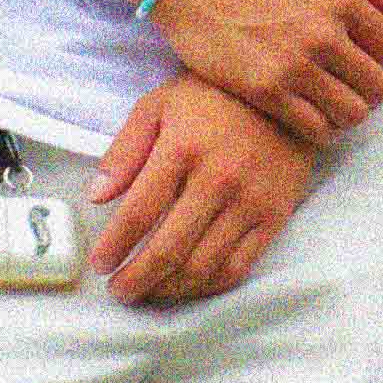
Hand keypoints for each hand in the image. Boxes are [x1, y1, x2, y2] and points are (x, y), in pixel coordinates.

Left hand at [86, 77, 317, 305]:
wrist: (284, 91)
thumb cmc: (213, 97)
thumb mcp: (158, 106)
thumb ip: (124, 151)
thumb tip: (97, 196)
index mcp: (182, 149)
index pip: (138, 213)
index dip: (114, 246)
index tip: (100, 264)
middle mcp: (218, 179)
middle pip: (169, 249)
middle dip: (136, 279)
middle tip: (119, 291)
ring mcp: (250, 201)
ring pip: (203, 267)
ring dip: (169, 289)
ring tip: (148, 292)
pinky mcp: (274, 216)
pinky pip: (238, 266)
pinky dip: (208, 286)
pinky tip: (187, 286)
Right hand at [151, 0, 382, 142]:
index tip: (374, 69)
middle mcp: (323, 33)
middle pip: (376, 85)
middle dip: (373, 94)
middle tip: (358, 95)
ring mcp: (293, 64)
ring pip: (350, 112)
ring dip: (350, 115)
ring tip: (337, 109)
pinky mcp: (265, 90)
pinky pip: (313, 127)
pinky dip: (322, 130)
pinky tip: (312, 120)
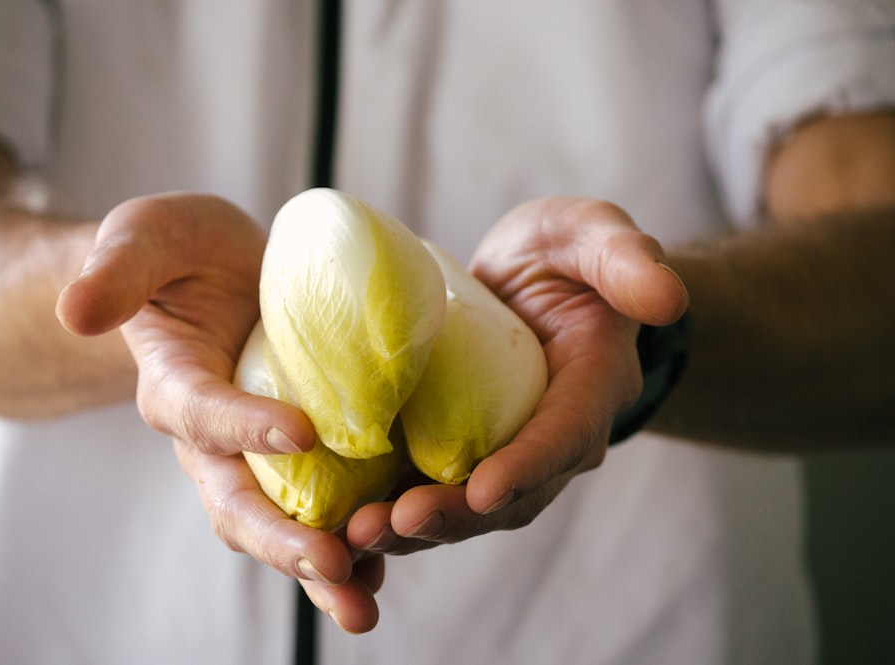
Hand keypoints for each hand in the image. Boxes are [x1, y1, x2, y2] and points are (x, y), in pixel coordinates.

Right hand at [55, 192, 381, 632]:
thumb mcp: (147, 238)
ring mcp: (259, 458)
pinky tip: (391, 562)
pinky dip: (354, 543)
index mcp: (176, 387)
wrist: (216, 279)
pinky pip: (325, 508)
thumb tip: (76, 310)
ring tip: (362, 602)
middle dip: (282, 540)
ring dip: (322, 569)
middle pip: (239, 503)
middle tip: (331, 567)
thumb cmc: (179, 256)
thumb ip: (118, 267)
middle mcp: (213, 441)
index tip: (302, 432)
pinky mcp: (305, 458)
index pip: (203, 414)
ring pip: (282, 524)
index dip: (245, 427)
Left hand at [345, 197, 689, 554]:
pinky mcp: (463, 450)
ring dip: (414, 528)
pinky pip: (432, 490)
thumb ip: (627, 260)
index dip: (525, 468)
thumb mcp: (594, 236)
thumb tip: (668, 298)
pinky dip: (393, 513)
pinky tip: (345, 524)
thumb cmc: (570, 256)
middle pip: (509, 496)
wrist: (540, 282)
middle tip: (393, 525)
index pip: (564, 438)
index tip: (482, 492)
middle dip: (453, 516)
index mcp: (591, 388)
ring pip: (466, 508)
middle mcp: (553, 438)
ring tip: (357, 536)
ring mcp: (507, 452)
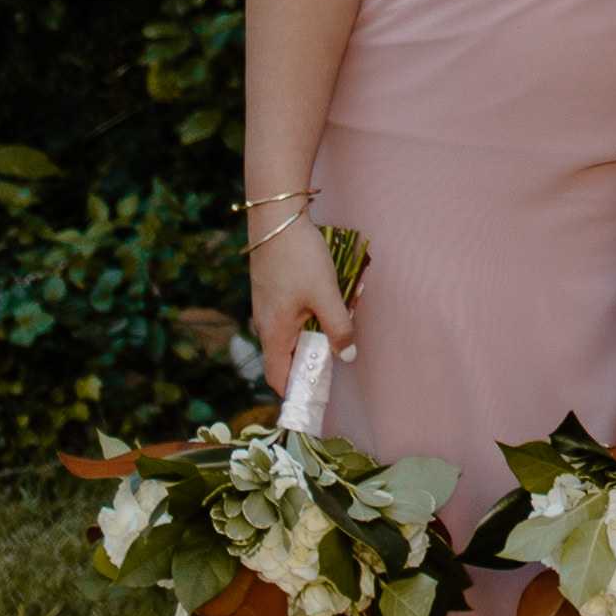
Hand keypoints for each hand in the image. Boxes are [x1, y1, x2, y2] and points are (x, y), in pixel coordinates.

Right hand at [248, 211, 340, 400]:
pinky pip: (299, 309)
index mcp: (274, 333)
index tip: (318, 397)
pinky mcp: (276, 290)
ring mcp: (270, 306)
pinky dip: (318, 307)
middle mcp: (267, 324)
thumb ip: (338, 327)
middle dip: (320, 351)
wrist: (276, 219)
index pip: (279, 378)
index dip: (296, 391)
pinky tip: (339, 288)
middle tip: (344, 343)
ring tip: (348, 304)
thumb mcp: (325, 294)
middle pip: (292, 354)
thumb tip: (347, 356)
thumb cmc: (299, 258)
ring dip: (323, 323)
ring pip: (299, 328)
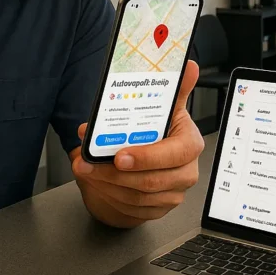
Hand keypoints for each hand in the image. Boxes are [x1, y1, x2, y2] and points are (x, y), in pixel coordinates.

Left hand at [71, 60, 203, 221]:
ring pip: (137, 196)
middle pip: (152, 180)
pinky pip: (132, 208)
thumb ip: (174, 86)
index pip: (175, 153)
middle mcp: (186, 170)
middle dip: (114, 173)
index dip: (147, 156)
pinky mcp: (158, 208)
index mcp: (189, 142)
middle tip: (89, 163)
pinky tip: (96, 182)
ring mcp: (173, 193)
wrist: (150, 157)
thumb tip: (189, 66)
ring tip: (85, 169)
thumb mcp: (163, 106)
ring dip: (106, 183)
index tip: (120, 156)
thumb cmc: (158, 129)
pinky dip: (109, 196)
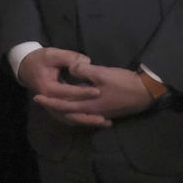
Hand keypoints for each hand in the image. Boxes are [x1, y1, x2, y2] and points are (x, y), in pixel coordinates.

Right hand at [17, 47, 109, 127]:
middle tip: (104, 117)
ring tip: (103, 123)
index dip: (83, 92)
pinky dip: (81, 120)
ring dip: (86, 122)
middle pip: (69, 113)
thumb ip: (69, 57)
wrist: (26, 67)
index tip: (98, 91)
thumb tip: (87, 62)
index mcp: (48, 88)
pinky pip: (69, 118)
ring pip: (70, 119)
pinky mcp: (55, 109)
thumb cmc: (40, 60)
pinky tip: (95, 121)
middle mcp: (49, 102)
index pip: (68, 92)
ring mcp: (51, 107)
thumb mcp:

_What to do_
In the listing, find all lines with the string "Left" and copy them.

_Output for this exercise_
Left hand at [86, 77, 317, 305]:
Left hand at [345, 197, 689, 554]:
Left hand at [71, 60, 203, 221]:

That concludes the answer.